The current mayor is Tiffany Papanikolas. The town manager is Kyle Snyder.

The town has a police department, a public works department, a code enforcement department, and an administration department.

===Past Mayors===
- 1948–1952 Robert F. Burnette
- 1952–1954 Charles G. Durbin
- 1954–1956 Robert F. Burnette
- 1956–1958 John P. Wintermoyer
- 1958–1960 H. Dale Smith
- 1960–1962 Clinton D. Walker
- 1962–1966 George E. Lauterbach
- 1966–1968 Kenneth C. Styers
- 1968–1972 Harry L. Ballew
- 1972–1974 George E. Lauterbach
- 1974–1976 Jadie B. Mc Dougald, first elected mayor after change from commissioner government to mayor and council form of government.
- 1976–1978 Harry L. Ballew
- 1978–1980 Jadie B. Mc Dougald
- 1980–1982 Howard G. Wood
- 1982–1992 William T. Armistead Jr.
- 1992–1998 Thomas J. Love
- 1998–2000 William T. Armistead Jr.
- 2000–2001 Tawanna P. Gaines
- 2001–2002 Ronald M. Shane
- 2002–2003 Bradley S. Jewitt
- 2003–2004 Patricia D. Dennison
- 2004–2015 Cheye M. Calvo
- 2015–2016 Jodie Kulpa-Eddy
- 2016–2018 Cheryl Jewitt
- 2018 Christopher J. Rasmussen (May 9 to July 16, 2018, resigned)
- 2018 Lynn White (July 16, 2018, to December 6, 2018, resigned)
- 2018–2020 Stephen Isler
- 2020–2022 Amanda Dewey
- 2022–2024 Jodie Kulpa-Eddy
- 2024–Present Tiffany Papanikolas

===Taxation===
At 53 cents per $100 per assessed value, Berwyn Heights has one of the lower real property tax rates in Prince George's County.
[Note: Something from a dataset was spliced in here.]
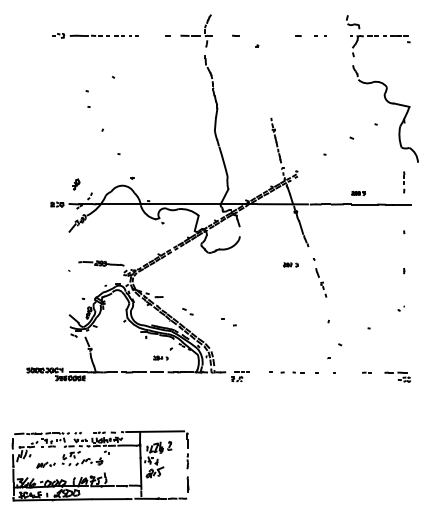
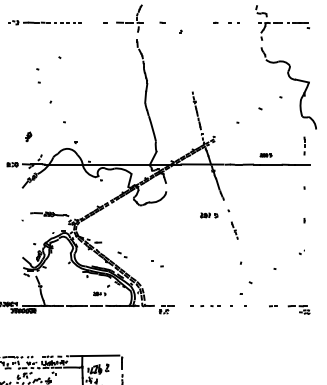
part: (76, 184) -> (28, 136), moved
part: (290, 264) -> (208, 215), size x1.4
part: (321, 282) -> (234, 230), size x0.7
In 2005, the town became the first municipality in Maryland to establish a public safety taxing district, after it was authorized by the general assembly. The district imposes a special tax on businesses to fund the cost of one full-time officer and helps maintain around the clock police coverage.

===County government===
Prince George's County Police Department District 1 Station in Hyattsville serves Berwyn Heights.

==Civic activities==
The town also benefits from numerous town committees and organizations. The town, as of October 2008, has joined a State Retirement Pension, for its employees, and police officers. This was done in order to try to compete and to retain the police officers.

Sports Park, which is the home of a Berwyn Heights civic group, is located by Indian Creek.

Berwyn Heights Day is a yearly event that celebrates the founding of the town.